# In defense



## smokeymose (Feb 22, 2017)

It seems a lot of posts are making fun of the Sous Vide thing.
I'll admit it's not a magical type of cooking, but it has it's place.
I've been out of town for a few days getting by on fast food etc. The Mrs is gone visiting in TN so I'm on my own. 
I got home today and put an 8oz strip in the Sous Vide while I unpacked, checked mail, etc.
Let it go at 130 for 3 hours and seared with my butane gadget.
Boiled some little taters and nuked some canned spinach.












IMG_1878.JPG



__ smokeymose
__ Feb 22, 2017


















IMG_1879.JPG



__ smokeymose
__ Feb 22, 2017


















IMG_1881.JPG



__ smokeymose
__ Feb 22, 2017





I know the right thing is to fire up a grill, but I'm just too tired.
Got a nice dinner, and I'll sleep good tonight.












IMG_1882.JPG



__ smokeymose
__ Feb 22, 2017





Good Night, all!

Dan


----------



## dirtsailor2003 (Feb 22, 2017)

If you're referring to my posts, they are not making fun of Sous vide. Only reporting my actual experiences, which is what I do with all of my posts. Just telling the truth.


----------



## tropics (Feb 23, 2017)

Dan I am not making fun of it,I just can't see one in my house.

The dish looks great

Richie


----------



## SmokinAl (Feb 23, 2017)

It looks real good Dan!

I'm giving you a point for a great looking meal.

SV is new to all of us & I think it has a place in every home kitchen.

It's just another tool in our cooking arsenal.

There are somethings that are better cooked by other means, but I have to say the pastrami I sv'd was the "best ever".

Corn on the cob & brussel sprouts are a couple of more things that I have found are better sv'd than any other method.

We are all experimenting with it & I have been very happy with mine, but it does have it's limitations!

Al


----------



## smokeymose (Feb 23, 2017)

dirtsailor2003 said:


> If you're referring to my posts, they are not making fun of Sous vide. Only reporting my actual experiences, which is what I do with all of my posts. Just telling the truth.

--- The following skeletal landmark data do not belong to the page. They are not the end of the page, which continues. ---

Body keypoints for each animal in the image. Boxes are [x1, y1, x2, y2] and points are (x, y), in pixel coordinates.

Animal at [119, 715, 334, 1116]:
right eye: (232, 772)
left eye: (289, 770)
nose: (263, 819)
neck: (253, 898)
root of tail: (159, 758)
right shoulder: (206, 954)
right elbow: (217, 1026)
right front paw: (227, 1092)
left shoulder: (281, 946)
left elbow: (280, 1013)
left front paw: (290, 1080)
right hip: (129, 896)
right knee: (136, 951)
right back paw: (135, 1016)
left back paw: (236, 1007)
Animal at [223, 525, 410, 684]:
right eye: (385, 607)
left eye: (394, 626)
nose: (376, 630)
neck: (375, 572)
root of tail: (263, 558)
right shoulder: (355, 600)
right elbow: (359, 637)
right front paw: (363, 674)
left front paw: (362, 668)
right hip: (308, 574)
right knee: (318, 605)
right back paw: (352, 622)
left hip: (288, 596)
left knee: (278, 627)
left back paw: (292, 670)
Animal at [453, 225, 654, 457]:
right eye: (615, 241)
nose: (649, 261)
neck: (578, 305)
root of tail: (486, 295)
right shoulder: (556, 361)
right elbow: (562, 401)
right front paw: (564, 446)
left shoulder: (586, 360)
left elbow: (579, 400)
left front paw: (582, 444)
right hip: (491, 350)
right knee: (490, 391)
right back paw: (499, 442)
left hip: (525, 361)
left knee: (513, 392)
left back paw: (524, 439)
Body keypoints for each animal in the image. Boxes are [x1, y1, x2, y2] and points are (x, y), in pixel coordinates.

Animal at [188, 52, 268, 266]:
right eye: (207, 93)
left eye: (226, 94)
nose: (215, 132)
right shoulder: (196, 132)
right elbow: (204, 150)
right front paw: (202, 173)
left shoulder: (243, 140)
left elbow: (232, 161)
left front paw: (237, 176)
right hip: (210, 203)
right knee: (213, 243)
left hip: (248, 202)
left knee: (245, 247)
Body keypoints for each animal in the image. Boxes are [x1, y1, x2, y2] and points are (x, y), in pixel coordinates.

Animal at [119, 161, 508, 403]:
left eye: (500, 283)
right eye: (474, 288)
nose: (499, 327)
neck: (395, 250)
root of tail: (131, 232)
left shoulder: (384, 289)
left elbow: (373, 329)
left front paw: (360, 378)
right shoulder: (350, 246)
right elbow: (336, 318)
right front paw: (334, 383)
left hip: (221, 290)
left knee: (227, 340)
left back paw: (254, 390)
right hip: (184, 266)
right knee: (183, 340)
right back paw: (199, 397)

I wasn't singling anyone out, DS, especially you. I've appreciated your style and candor since I first found this forum.


----------



## hondabbq (Feb 23, 2017)

Those that are mocking it, haven't had the great food that can be done with it. Purists be damned.

There are a lot of bastardized food preparations these days, if you wanted to get technical.  

I have been around sous vide in the food service business for 20 years. Its nice to see its catching on over here.

This weekend its 18 hour sous vide ribs. Chill for a few hours, then onto the BGE for an hour for some smoke and saucin.  Ill put them up against anything any day.


----------



## bellaru (Feb 23, 2017)

Looks good. I'd be happy to eat that for dinner.
I'm a believer and love having one more kitchen tool in my arsenal.


----------



## chopsaw (Feb 23, 2017)

Pros and cons for sure . I like it for alot of reasons . Kids are into it , and it does turn out some great food , ideas and conversations with my kids . If that makes sense . 

DS I like your honest opinion , and have to say you use it more than me , and I like the fact that you try different things with it . Time and money spent on your end informs us all . 

I'm a fan . 

Chop


----------